Extracted data entries

=== Begin Enclosure ===

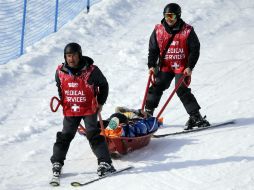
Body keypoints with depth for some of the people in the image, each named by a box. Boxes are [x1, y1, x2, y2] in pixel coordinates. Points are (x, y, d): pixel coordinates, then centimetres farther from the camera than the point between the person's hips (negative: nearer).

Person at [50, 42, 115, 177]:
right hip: (69, 110, 3)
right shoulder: (60, 71, -5)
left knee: (94, 135, -11)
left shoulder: (91, 71, -14)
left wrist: (100, 102, 4)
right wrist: (63, 101, 18)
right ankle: (57, 163, 18)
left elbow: (103, 85, 2)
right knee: (65, 136, 6)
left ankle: (105, 163, -8)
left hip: (89, 109, -3)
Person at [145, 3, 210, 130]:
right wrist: (151, 65, -3)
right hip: (165, 66, 4)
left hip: (182, 67, -4)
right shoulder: (158, 30, 0)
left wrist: (190, 67, -13)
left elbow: (195, 50, -5)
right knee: (157, 87, -3)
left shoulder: (187, 31, -9)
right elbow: (153, 49, 7)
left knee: (181, 90, -15)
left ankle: (196, 116, -10)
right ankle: (148, 112, 10)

=== End Enclosure ===

# WORK TASK
Reproduce the material above line for line without any changes, but leave out the picture.

# SOLUTION FOR THIS EXERCISE
Body keypoints with depth for some of the people in the image, each named by a box. Boxes are [x1, y1, x2, y2] in pixel coordinates. Points are (x, y, d): pixel coordinates, then centimetres farther from the camera than the point between the person's hips (negative: nearer).

Person at [50, 42, 115, 177]:
right hip: (69, 110, 3)
right shoulder: (60, 71, -5)
left knee: (94, 135, -11)
left shoulder: (91, 71, -14)
left wrist: (100, 102, 4)
right wrist: (63, 101, 18)
right ankle: (57, 163, 18)
left elbow: (103, 85, 2)
right knee: (65, 136, 6)
left ankle: (105, 163, -8)
left hip: (89, 109, -3)
Person at [145, 3, 210, 130]:
right wrist: (151, 65, -3)
right hip: (165, 66, 4)
left hip: (182, 67, -4)
right shoulder: (158, 30, 0)
left wrist: (190, 67, -13)
left elbow: (195, 50, -5)
right knee: (157, 87, -3)
left shoulder: (187, 31, -9)
right elbow: (153, 49, 7)
left knee: (181, 90, -15)
left ankle: (196, 116, -10)
right ankle: (148, 112, 10)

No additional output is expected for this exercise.